An eventful week on Absa`s e-business calendar ends today, with news of executive Santie Botha resigning on Thursday, a day after the group presented its e-business gains and lessons to analysts and the media. Officials today explained the bank`s future plans for its electronic channels.

Alfie Naidoo, Absa managing executive, e-channels, says the five electronic avenues through which Absa serves the market, namely the Internet, cellphones, landline telephones, Absa`s call centre and its ATMs, will all be fleshed out in terms of better functionality in the future.

In terms of Internet banking, Naidoo says Absa is looking into providing financial needs analysis and is in talks with other service providers, including those in financial services and other areas such as the cell networks, to strengthen its offering.

"If you look at the site today, it has a public portion (the .co.za landing page) and a private component, which is reached once you log on.

"In addition to that, we will look at introducing functionality that requires an additional level of authentication." Although he will not be drawn on what such functionality would entail or when it can be expected, Naidoo offers the academic example of changing withdrawal limits.

Hello hello!

Having conducted a pilot project in VoiceXML with Property24, Absa is well positioned to implement the technology in its early stages in its own contact centre. "We`re interested in the VoiceGenie application, having already had success with it to some degree," Naidoo says. "Specifically, voice recognition interests us. It would be good if you could speak 'homeloans` instead of typing '1` or '2` into a touch-tone phone."

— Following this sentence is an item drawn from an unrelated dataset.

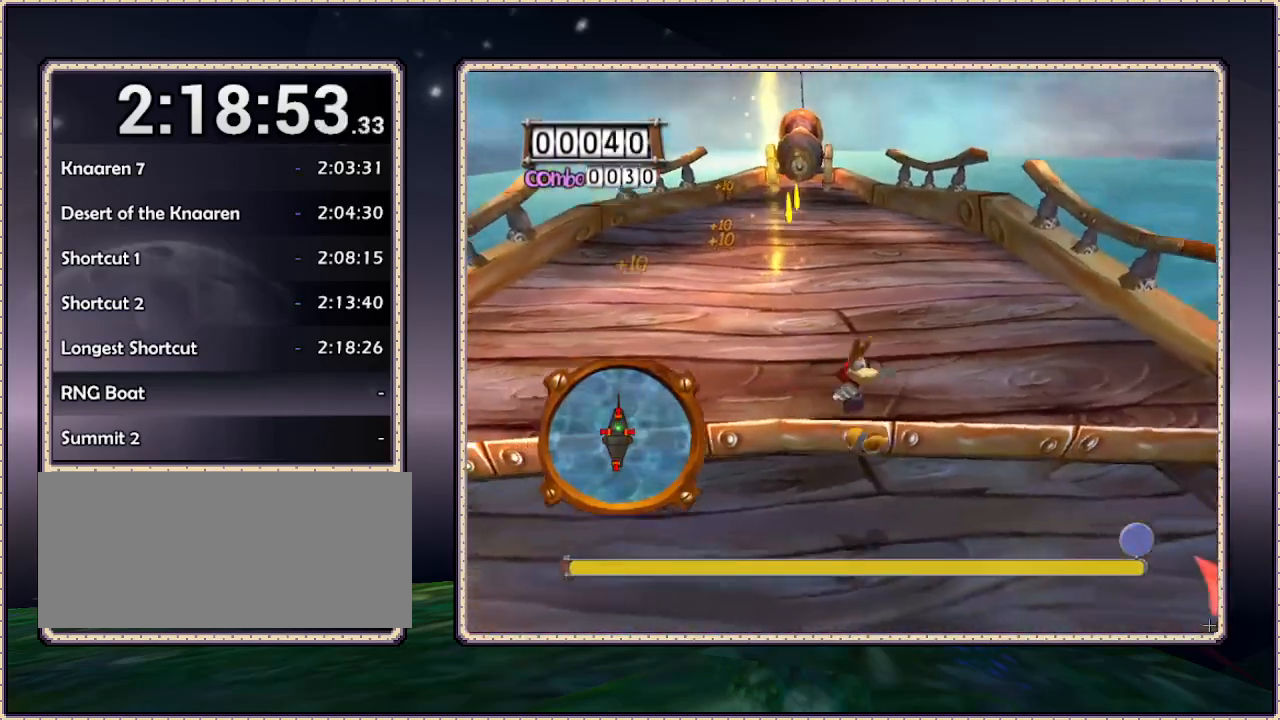
{"buttons": ["DPAD_DOWN"], "events": [[317, "DPAD_DOWN", "up"], [483, "DPAD_DOWN", "down"], [483, "DPAD_RIGHT", "up"]]}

VoiceXML enables text-to-speech, voice-recognition and authentication applications on the Web, meaning you could interact with Absa`s functional backend in future from any phone. Last month, visiting VP of VoiceGenie, Bruce Eidsvik, told ITWeb that 95% of new voice-enabled applications use VoiceXML worldwide.

"The nice thing about VoiceXML is that you can backend it on the call centre or the Web site," says Naidoo. "We will start with routing calls and only later go on to text-to-speech and more."

In terms of cellular, Absa offers top-ups, wireless Internet gateway browsing of statements and payment. It is talking to the service providers, who are offering free value-added services to increase their own traffic. Some of these services interest Absa too.

As far as ATMs go, Naidoo says a combination of technologies may serve to address issues like vandalism and theft. "In future, one might put the cameras at high-profile ATMs to use by sending images of vandalism to roving technicians` mobiles."

In general, Naidoo says the ATM monitor presents a "prime piece of real estate", which one could put to use in non-traditional ways, such as marketing, without disrupting the customer experience. More intelligence in ATMs would also be an exciting direction to explore, such as customer identity-based offerings.

The numbers

Absa claims 389 000 Internet banking customers (or 38% of market share), 317 000 telephone banking customers and 13 000 cellphone banking customers.

In the year to end February 2003, Internet banking transaction values stood at R121 billion, telephone banking at R5 billion and cellphone banking at R184 million.

The group has 3 300 ATMs, "the largest footprint in SA" and "one of the country`s largest branch networks" (623).

Absa says it has 60% of the debit card market, based on transaction volumes. More than six million Absa debit cards are actively in use.

Through joint ventures with black economic empowerment groups, Absa`s Allpay system provides a cash service to pensioners and the disabled, and uses multimedia applications linked to a smart card-based fingerprint system, to pay social grants.

In addition, the bank offers affordable Internet access to the market (R39 per month for customers; R65 per month for non-customers). With over 90 000 subscribers, Absa is a major force in Internet service provision.